Collin SchubertWir haben eine Freundin verloren. Collin Schubert war nicht nur eine unermüdliche Kämpferin für die Rechte von Mädchen und Frauen. Sie war nicht nur kompromisslos auf der Seite der Freiheit und der Gleichberechtigung, ungeachtet von Nationalität und Religion. Sie war ein kritischer Geist, ohne Angst anzuecken, eine unabhängige Denkerin, messerscharf analysierend und mit der Gabe, Menschen um sich zu versammeln. Ein Vorbild, die es verstanden hat zu überzeugen und zu motivieren, für Frauenrechte selbst aktiv zu werden.

TERRE DES FEMMES verliert mit Collin Schubert eine große Unterstützerin, eine überzeugte Feministin, die Seite an Seite im Schulterschluss mit uns stand. Wie viele Aktionen hat sie initiiert? Wie viele Menschen hat sie inspiriert? Viele Jahre waren wir gemeinsam unterwegs. Viele von uns haben von ihr gelernt, sich politisch mit ihr auseinandergesetzt, vielleicht auch um gemeinsame Positionen gerungen. Die Freiheit und die Rechte von Mädchen und Frauen durchsetzen, bewahren und verteidigen - das war ihr Thema und ihre politische Heimat. Ihre Stimme, ihr kritisches Denken wird uns bei Diskussionen fehlen. Doch mindestens so sehr vermissen wir Collins Lachen, ihren Humor, ihre Herzlichkeit und Gastfreundschaft. Die Verbundenheit geht weit über politische Ziele hinaus. Wir erinnern uns an tiefe persönliche Gespräche, an komische Anekdoten, an kontroverse Diskussionen, an Kaffeenachmittage im Sommergarten, an Autofahrten zu gemeinsamen Vorträgen, an so viele Situationen, die das Zusammensein mit ihr ausgemacht haben. Wir trauern um eine großartige, herzliche, geradlinige und kluge Mitfrau. Wir haben eine liebe Freundin verloren.
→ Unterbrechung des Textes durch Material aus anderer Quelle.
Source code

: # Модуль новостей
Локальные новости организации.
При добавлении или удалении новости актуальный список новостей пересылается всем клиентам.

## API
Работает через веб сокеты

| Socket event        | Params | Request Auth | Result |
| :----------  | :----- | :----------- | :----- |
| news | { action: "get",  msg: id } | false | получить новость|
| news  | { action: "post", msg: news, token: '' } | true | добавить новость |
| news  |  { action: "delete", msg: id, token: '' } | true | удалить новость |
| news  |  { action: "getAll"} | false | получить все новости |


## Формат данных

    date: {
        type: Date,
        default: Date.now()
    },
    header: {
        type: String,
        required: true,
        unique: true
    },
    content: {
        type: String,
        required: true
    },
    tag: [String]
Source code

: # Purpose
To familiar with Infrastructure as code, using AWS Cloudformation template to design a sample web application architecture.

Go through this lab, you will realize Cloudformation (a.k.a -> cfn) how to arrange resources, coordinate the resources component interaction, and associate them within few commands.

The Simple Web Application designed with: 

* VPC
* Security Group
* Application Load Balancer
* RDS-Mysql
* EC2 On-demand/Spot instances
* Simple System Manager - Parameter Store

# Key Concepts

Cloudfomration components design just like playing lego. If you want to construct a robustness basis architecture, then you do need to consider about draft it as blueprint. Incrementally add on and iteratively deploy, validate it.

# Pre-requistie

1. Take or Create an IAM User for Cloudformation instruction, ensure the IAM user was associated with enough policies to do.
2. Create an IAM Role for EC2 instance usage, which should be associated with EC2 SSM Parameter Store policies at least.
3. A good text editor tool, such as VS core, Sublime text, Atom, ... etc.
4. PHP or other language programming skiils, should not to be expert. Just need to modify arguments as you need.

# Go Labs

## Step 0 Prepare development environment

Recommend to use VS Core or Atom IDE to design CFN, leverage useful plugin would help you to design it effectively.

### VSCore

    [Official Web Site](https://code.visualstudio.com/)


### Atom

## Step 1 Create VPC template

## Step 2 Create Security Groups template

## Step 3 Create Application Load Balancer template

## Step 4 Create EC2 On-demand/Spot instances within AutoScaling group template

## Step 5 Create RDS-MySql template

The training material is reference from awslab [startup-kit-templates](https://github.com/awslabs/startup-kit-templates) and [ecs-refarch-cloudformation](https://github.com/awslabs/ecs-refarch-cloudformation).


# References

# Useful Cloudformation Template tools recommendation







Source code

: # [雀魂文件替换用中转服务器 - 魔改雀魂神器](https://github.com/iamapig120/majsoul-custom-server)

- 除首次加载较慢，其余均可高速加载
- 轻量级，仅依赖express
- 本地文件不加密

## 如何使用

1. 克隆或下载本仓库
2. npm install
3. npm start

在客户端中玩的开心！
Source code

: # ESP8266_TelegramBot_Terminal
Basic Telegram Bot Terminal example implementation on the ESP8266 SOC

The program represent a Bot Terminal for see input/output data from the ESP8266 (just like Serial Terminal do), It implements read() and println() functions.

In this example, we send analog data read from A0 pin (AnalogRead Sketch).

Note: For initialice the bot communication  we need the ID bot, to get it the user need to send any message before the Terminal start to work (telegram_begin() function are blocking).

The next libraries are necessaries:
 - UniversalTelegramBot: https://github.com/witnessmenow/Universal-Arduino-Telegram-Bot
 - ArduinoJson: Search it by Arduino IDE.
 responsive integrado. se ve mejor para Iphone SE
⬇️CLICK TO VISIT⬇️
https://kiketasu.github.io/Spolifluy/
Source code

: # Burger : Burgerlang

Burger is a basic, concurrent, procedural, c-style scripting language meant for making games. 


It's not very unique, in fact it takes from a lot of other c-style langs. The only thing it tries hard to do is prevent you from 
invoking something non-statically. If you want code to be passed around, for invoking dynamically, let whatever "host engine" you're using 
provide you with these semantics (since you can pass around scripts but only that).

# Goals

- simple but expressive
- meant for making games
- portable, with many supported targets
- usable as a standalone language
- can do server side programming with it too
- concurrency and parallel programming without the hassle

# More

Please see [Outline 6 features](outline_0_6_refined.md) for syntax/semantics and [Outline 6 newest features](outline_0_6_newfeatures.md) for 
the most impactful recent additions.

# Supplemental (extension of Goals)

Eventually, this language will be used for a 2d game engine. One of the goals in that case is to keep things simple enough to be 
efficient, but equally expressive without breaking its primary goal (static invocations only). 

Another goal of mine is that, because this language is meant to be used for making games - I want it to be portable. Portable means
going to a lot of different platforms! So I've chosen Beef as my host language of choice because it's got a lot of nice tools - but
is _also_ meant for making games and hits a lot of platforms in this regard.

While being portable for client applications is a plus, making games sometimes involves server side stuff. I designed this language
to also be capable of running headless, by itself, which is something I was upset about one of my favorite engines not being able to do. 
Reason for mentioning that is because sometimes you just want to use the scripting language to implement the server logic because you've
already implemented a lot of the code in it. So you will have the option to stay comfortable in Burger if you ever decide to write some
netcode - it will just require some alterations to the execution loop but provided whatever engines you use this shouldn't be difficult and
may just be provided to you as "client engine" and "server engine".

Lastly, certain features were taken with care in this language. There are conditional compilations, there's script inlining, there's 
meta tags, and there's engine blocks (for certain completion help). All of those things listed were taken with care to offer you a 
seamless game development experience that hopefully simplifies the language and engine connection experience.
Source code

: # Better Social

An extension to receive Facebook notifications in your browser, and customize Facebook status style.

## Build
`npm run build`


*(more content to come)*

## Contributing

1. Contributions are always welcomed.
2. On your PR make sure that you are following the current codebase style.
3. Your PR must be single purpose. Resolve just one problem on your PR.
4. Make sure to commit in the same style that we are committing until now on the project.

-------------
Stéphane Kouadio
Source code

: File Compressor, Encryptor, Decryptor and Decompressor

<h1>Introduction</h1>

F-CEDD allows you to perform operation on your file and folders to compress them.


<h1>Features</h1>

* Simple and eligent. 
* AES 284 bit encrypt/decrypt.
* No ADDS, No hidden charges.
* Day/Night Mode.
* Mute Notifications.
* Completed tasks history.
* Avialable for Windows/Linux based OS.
Deine TERRE DES FEMMES-MitstreiterInnen

 

Filmfest FrauenWelten in Tübingen 2005, v.l.n.r. Collin Schubert, Elke Jonigkeit. Foto: © Alexander Gonschior
Schulung „Zwangsverheiratung erkennen – richtig handeln“ 2011 in Ulm. v.l.n.r. Fatma Sonja Bläser, Monika Michell, n.n., Collin Schubert, Foto: © TERRE DES FEMMES
Diskussion „Islamismus und die Rechte der Frauen“ in 2017 Tübingen v.l.n.r. Mina Ahadi, Collin Schubert
Veranstaltung anlässlich des 25.11.18 „Den Mädchen das Rathaus“ im Tübinger Rathaus, v.l.n.r. Gabriele Halder, Irene Jung, Collin Schubert, Boris Palmer. Foto: © Alexander Gonschior
Fahnenhissung am 25.11.2018 vor dem Tübinger Rathaus, v.l.n.r. Gabriele Halder, Christa Stolle (Bundesgeschäftsführerin TERRE DES FEMMES), Collin Schubert, Irene Jung, , Boris Palmer (Oberbürgermeister Tübingen), Kinder, Luzia Köberlein (Gleichstellungsbeauftragte der Stadt Tübingen). Foto: © Alexander Gonschior
Kaffeekränzchen 2018 in Tübingen, v.l.n.r. Sandra Stopper, Irene Jung, Collin Schubert, Anke Brüchert. Foto: © Heiner Schubert

 

 

Collin Schubert (30.07.1943 – 19.02.2019) war Psychologin und lebte von 1972 bis 1975 in Afghanistan. Seit dieser Zeit beschäftigte sie sich mit den Themen Afghanistan und Feminismus. Im Jahr 2002 trat sie TERRE DES FEMMES bei und engagierte sich ehrenamtlich in der TDF-Arbeitsgruppe „Frauenrechte in islamischen Gesellschaften“ und koordinierte zwei afghanische Frauenhilfsprojekte von TERRE DES FEMMES. Häufig vertrat Sie TERRE DES FEMMES als Expertin bei Fortbildungsveranstaltungen und Fachtagungen. Beispielsweise leitete Sie von 2010 bis 2012 die Workshops „Zwangsverheiratung erkennen – richtig handeln“, in denen MitarbeiterInnen von Behörden aus Baden-Württemberg zum Thema Zwangsverheiratung geschult wurden.